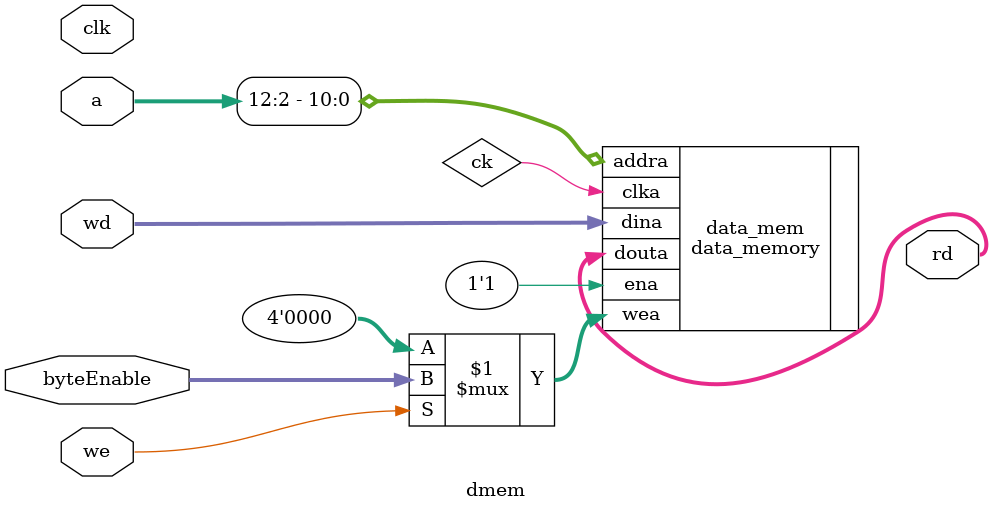
<source format=sv>
module dmem (input logic clk, we,
             input logic [3:0] byteEnable,
             input logic [31:0] a, wd,
             output logic [31:0] rd
    );

    data_memory data_mem (
        .clka(ck), // 1 bit
        .addra(a[12:2]), // 10 bits
        .dina(wd), // 32 bits
        .douta(rd), // 32 bits
        .ena(1'b1), // 1 bit
        .wea(we ? byteEnable : 4'b0000) // 4 bits
    );
    
endmodule // Data memory
</source>
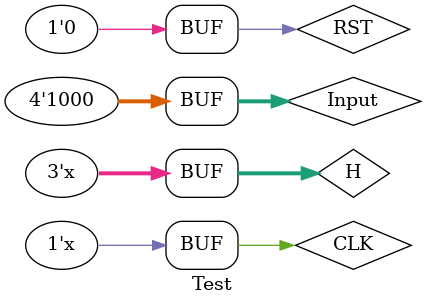
<source format=v>
`timescale 1ns / 1ps


module Test;

	// Inputs
	reg [3:0] Input;
	reg CLK;
	reg RST;
	reg [2:0] H;

	// Outputs
	wire [1:0] A;
	wire [1:0] B;
	wire [1:0] C;

	// Instantiate the Unit Under Test (UUT)
	Motor_PWM uut (
		.Input(Input), 
		.CLK(CLK), 
		.RST(RST), 
		.H(H), 
		.A(A), 
		.B(B), 
		.C(C)
	);

	initial begin
		// Initialize Inputs
		Input =4'b1000; 
		CLK = 0;
		RST = 1;
		H = 0;

		// Wait 100 ns for global reset to finish
		#100;
		RST=0;
		
        
		// Add stimulus here

	end
	always begin
	
	#1000 H=H+1;
			
	end
	always begin
	# 10 CLK =~ CLK;
	end
	
      
endmodule


</source>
● ● ● ● ●
What you are asked to do. When you reproduce the material, keep every word exact and leave each picture out.

Solution to this exercise.
<source format=sv>
module dmem (input logic clk, we,
             input logic [3:0] byteEnable,
             input logic [31:0] a, wd,
             output logic [31:0] rd
    );

    data_memory data_mem (
        .clka(ck), // 1 bit
        .addra(a[12:2]), // 10 bits
        .dina(wd), // 32 bits
        .douta(rd), // 32 bits
        .ena(1'b1), // 1 bit
        .wea(we ? byteEnable : 4'b0000) // 4 bits
    );
    
endmodule // Data memory
</source>
<source format=v>
`timescale 1ns / 1ps


module Test;

	// Inputs
	reg [3:0] Input;
	reg CLK;
	reg RST;
	reg [2:0] H;

	// Outputs
	wire [1:0] A;
	wire [1:0] B;
	wire [1:0] C;

	// Instantiate the Unit Under Test (UUT)
	Motor_PWM uut (
		.Input(Input), 
		.CLK(CLK), 
		.RST(RST), 
		.H(H), 
		.A(A), 
		.B(B), 
		.C(C)
	);

	initial begin
		// Initialize Inputs
		Input =4'b1000; 
		CLK = 0;
		RST = 1;
		H = 0;

		// Wait 100 ns for global reset to finish
		#100;
		RST=0;
		
        
		// Add stimulus here

	end
	always begin
	
	#1000 H=H+1;
			
	end
	always begin
	# 10 CLK =~ CLK;
	end
	
      
endmodule


</source>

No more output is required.